- TASK OBJECTIVE:
Find the string "národa" in the records. Copy each line that has it.

SUPPLIED MATERIAL section start

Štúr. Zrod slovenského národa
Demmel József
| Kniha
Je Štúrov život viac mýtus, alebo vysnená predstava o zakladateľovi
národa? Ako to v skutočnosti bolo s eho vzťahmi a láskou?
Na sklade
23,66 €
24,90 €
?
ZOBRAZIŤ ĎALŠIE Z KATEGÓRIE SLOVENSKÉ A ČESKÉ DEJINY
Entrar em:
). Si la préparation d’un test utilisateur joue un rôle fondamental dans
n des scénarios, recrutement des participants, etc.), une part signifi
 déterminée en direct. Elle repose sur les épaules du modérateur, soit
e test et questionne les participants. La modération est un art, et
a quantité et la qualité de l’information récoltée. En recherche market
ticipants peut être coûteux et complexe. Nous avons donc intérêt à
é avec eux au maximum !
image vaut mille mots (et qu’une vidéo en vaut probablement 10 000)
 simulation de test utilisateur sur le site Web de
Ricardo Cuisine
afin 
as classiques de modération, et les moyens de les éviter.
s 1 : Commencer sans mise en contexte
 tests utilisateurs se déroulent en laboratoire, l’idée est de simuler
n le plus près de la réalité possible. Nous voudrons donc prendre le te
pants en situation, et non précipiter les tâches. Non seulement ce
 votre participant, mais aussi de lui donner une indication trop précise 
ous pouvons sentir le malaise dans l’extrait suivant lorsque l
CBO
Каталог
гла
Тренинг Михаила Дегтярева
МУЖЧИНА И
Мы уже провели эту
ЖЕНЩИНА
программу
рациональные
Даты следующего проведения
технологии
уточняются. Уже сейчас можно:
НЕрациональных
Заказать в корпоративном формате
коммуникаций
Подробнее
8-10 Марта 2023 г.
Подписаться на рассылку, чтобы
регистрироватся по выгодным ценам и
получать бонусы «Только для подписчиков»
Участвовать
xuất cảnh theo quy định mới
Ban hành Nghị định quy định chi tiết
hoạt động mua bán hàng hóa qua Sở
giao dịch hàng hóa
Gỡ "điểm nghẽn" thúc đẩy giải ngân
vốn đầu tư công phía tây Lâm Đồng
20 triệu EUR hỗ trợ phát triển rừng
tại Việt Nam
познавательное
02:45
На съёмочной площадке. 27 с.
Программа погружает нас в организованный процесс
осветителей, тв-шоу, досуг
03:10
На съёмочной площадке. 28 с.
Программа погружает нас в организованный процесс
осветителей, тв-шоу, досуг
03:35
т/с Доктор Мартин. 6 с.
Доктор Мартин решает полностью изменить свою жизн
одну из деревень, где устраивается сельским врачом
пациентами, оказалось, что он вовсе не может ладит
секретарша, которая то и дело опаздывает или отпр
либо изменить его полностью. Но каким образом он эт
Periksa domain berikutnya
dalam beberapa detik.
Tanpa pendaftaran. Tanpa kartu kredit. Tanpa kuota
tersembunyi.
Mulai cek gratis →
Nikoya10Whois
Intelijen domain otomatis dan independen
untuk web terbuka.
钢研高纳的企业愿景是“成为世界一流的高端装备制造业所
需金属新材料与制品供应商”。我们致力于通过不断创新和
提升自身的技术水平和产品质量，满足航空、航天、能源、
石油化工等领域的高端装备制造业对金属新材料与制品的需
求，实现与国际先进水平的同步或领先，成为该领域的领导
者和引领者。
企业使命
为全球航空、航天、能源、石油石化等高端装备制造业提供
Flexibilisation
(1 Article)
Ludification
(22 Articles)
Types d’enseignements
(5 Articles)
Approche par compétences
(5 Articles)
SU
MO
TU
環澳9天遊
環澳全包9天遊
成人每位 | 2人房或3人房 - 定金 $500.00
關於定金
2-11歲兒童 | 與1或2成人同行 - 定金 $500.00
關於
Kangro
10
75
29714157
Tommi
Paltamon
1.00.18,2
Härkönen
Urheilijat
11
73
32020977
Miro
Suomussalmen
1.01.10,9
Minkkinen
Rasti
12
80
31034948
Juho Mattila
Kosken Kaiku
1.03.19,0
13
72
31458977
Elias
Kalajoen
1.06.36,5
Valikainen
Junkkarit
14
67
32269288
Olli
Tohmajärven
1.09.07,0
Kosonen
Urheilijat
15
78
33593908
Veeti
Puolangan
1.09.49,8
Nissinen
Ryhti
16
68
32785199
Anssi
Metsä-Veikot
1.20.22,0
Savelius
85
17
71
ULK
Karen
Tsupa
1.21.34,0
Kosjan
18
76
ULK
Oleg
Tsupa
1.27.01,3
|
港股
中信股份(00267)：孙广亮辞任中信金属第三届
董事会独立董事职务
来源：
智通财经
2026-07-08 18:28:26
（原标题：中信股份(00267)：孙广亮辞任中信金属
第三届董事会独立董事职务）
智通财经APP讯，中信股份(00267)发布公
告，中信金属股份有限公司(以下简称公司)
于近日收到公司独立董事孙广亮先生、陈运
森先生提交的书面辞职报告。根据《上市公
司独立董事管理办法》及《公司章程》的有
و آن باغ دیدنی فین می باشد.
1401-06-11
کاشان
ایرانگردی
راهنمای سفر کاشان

SUPPLIED MATERIAL section end

- COMPLETED TASK:
Štúr. Zrod slovenského národa
národa? Ako to v skutočnosti bolo s eho vzťahmi a láskou?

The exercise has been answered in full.